Il s’agit notamment de laisser à l’enfant tout loisir pour décrire sa propre famille. L’idée n’est donc pas de confronter l’enfant à des catégories juridiques qu’il ne connaît pas (par exemple « la partenaire enregistrée de ta mère » au lieu de « ta mummy »), mais plutôt de chercher à savoir quelles personnes l’enfant inclut lui-même dans sa famille et comment il les appelle.

De la même façon, la démarche d’adoption devrait être expliquée à l’enfant d’une façon adaptée à son âge. La personne qui auditionne l’enfant peut lui demander s’il sait pourquoi il y a une audition et s’il a des questions à poser à l’autorité. En aucun cas, l’audition n’a pour but de déconcerter l’enfant en l’informant de façon exhaustive sur le manque de protection juridique des familles arc-en-ciel sous l’ancien droit. L’information fournie doit au contraire mettre en avant l’objectif de l’adoption, qui est de reconnaître le lien de l’enfant avec ses parents de même sexe.

Enfin, il faut définir avec l’enfant quelles déclarations seront consignées dans le procès-verbal, dont les parents auront connaissance.

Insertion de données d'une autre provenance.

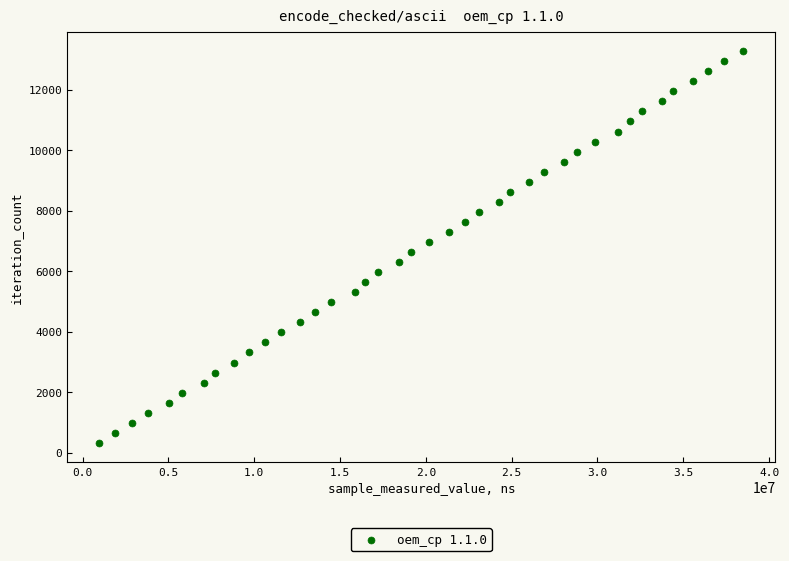

What is the range of Y values (max minus min)?

12948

5. Procès-verbal d’audition

L’audition fait l’objet d’un procès-verbal (art. 268abis al. 2 CC). Le parent juridique, ou les parents juridiques, et le parent social doivent être informés par l’autorité du résultat de l’audition, oralement ou par écrit.

6. Droit de recours de l’enfant

L’enfant capable de discernement peut recourir contre le refus de l’entendre (art. 268abis al. 3 CC).